Примечание переводчика:
Изображение на обложке создано переводчиком и находится в общественном достоянии.
ИСТОРИЯ МОЕГО ДЕТСТВА
BY
CLARA BARTON
NEW YORK
THE BAKER & TAYLOR CO.
1907
Copyright, 1907, by
The Journal Publishing Co.,
Meriden, Conn.
The Journal Press.
THE STORY OF MY CHILDHOOD.
ПРЕДИСЛОВИЕ
Dear Miss Clara Barton:
Наши классы по истории Соединенных Штатов изучают вас, и мы хотим узнать больше.
Наша учительница говорит, что видела вас. Что вы живете в Вашингтоне или рядом с ним, округ Колумбия, и что, несмотря на вашу страшную занятость, она подумала, что вы, возможно, согласитесь принять от нас короткое письмо, и я пишу, чтобы попросить вас быть столь любезной и рассказать нам, что вы делали, когда были маленькой девочкой, такой же, как мы. Все мы хотим это знать. Мне почти тринадцать.
Если бы вы могли прислать нам пару слов, мы все были бы очень счастливы. Я пишу от лица всех.
Your little girl friend,
Mary St. Clare,
* * * New York.
3 октября 1906 года.
Miss Clara Barton:
Я изучаю вас по учебнику истории и то, что вы сделали на войне, и я подумала, что напишу и спрошу вас, что вы делали до того, как сделали это.
Yours truly,
James C. Hamlin.
* * * Center, Iowa,
May 24th, 1906.

[Объекты из набора данных]
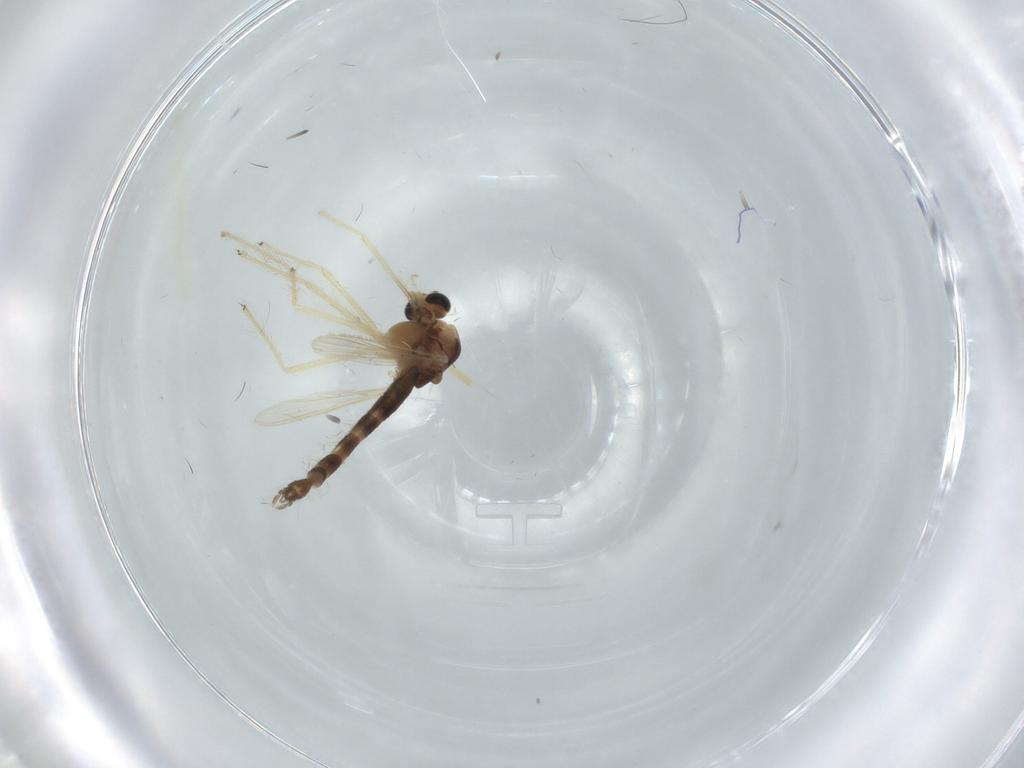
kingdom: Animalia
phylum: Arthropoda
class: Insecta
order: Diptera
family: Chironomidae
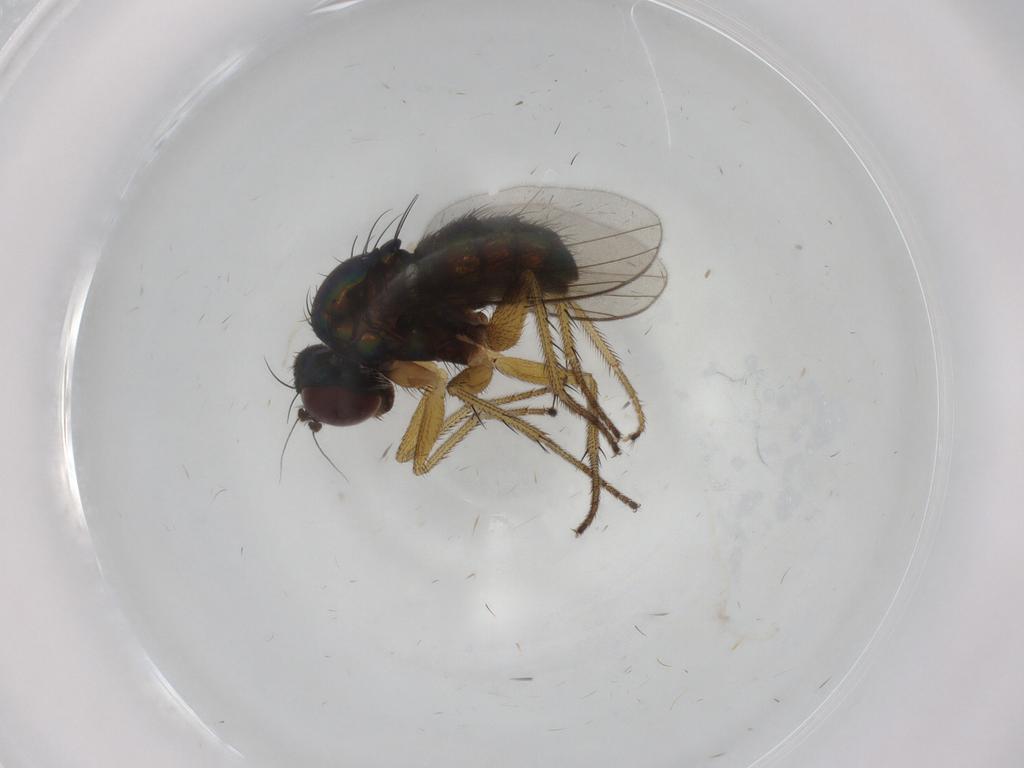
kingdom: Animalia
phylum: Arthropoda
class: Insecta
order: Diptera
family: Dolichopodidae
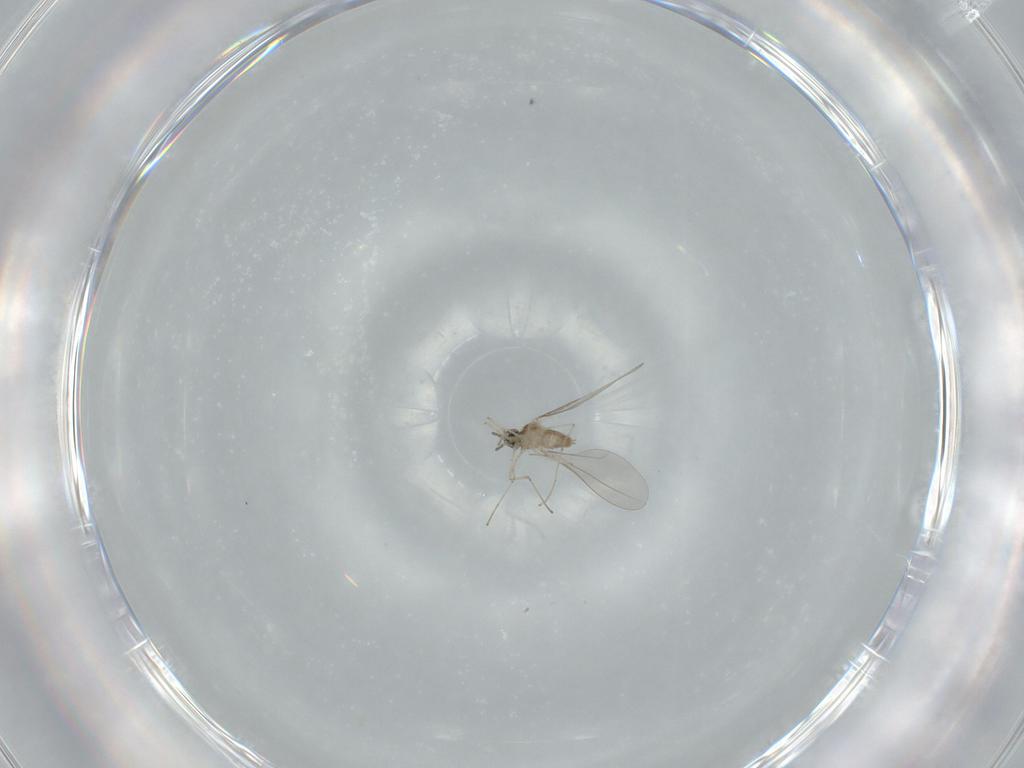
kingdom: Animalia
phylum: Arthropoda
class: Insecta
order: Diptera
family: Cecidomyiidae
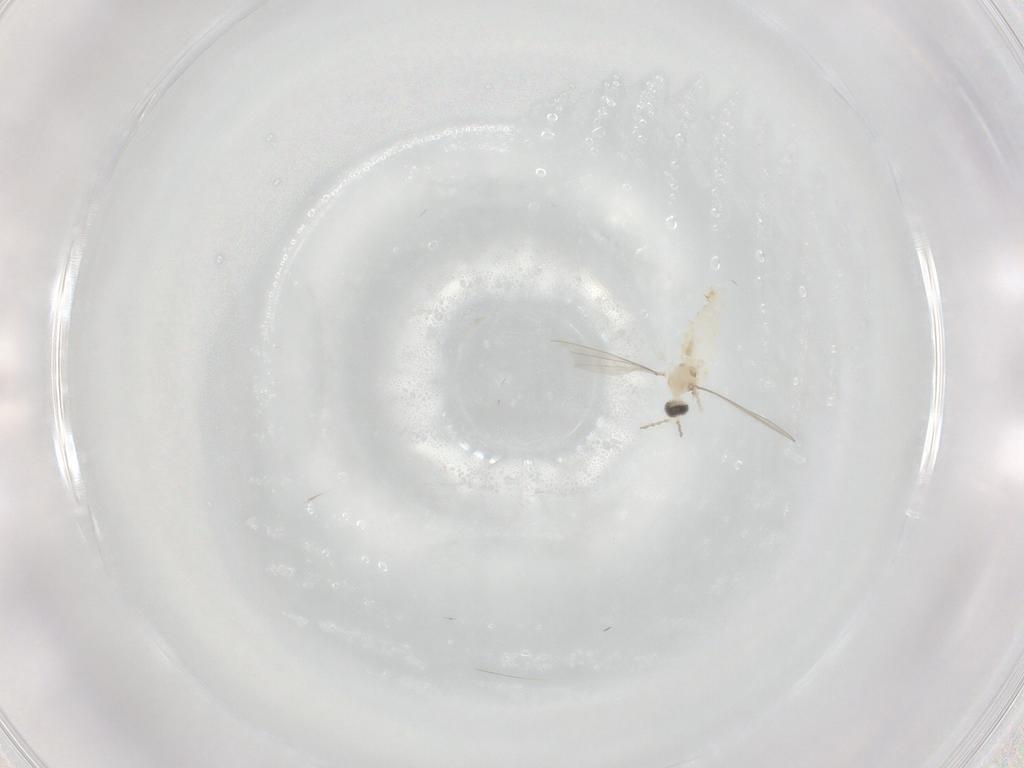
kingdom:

==

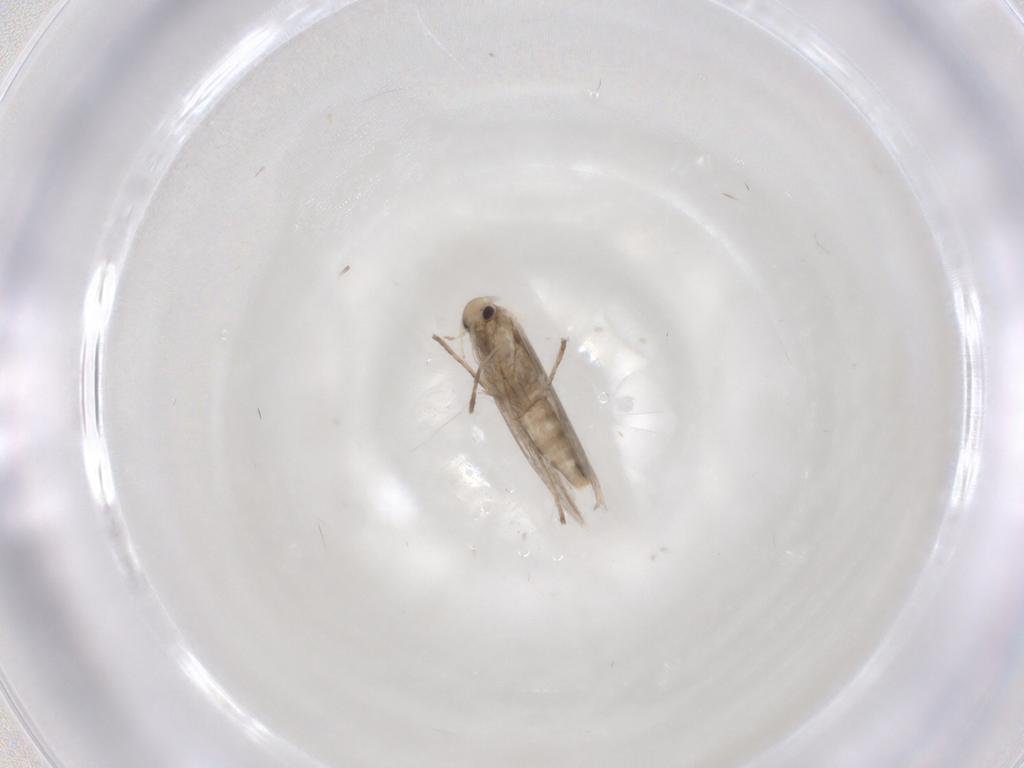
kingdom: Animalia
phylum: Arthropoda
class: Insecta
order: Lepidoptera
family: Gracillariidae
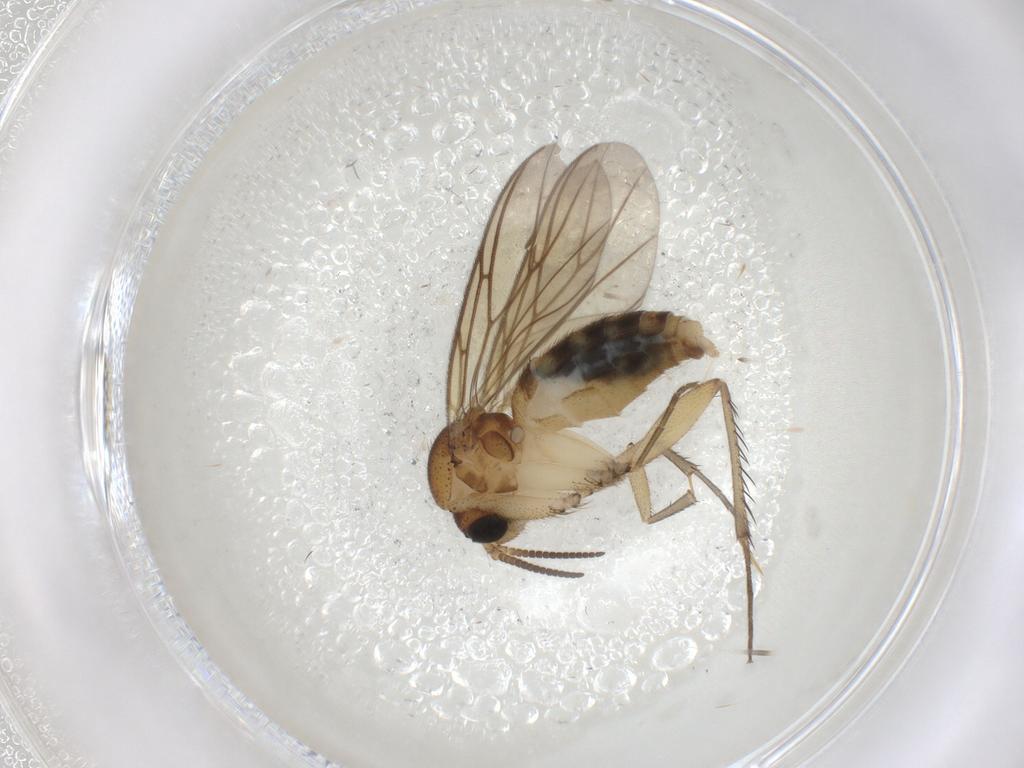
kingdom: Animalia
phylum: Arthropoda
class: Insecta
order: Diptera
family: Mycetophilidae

> **ЗАДАНИЯ К РАБОТЕ**
[1] Почему, согласно первому письму во фрагменте текста, его автор и её одноклассники решили написать Кларе Бартон? Ответьте в одном–трёх предложениях.
[2] Ответьте на вопросы по фрагменту текста:
(а) В каком году и каким нью-йоркским издательством выпущена книга?
(б) Сколько лет почти исполнилось Mary St. Clare?
(в) О чём James C. Hamlin спрашивает Клару Бартон?

> **ОТВЕТЫ К ЗАДАНИЯМ**
[1] Их классы изучают Клару Бартон на уроках истории Соединенных Штатов, и ученики хотят узнать о ней больше. Учительница видела её и подумала, что, несмотря на страшную занятость, Клара Бартон, возможно, согласится принять от них короткое письмо.

[2]
(а) В 1907 году, издательством The Baker & Taylor Co.
(б) Почти тринадцать.
(в) Что она делала до того, как совершила то, что сделала на войне.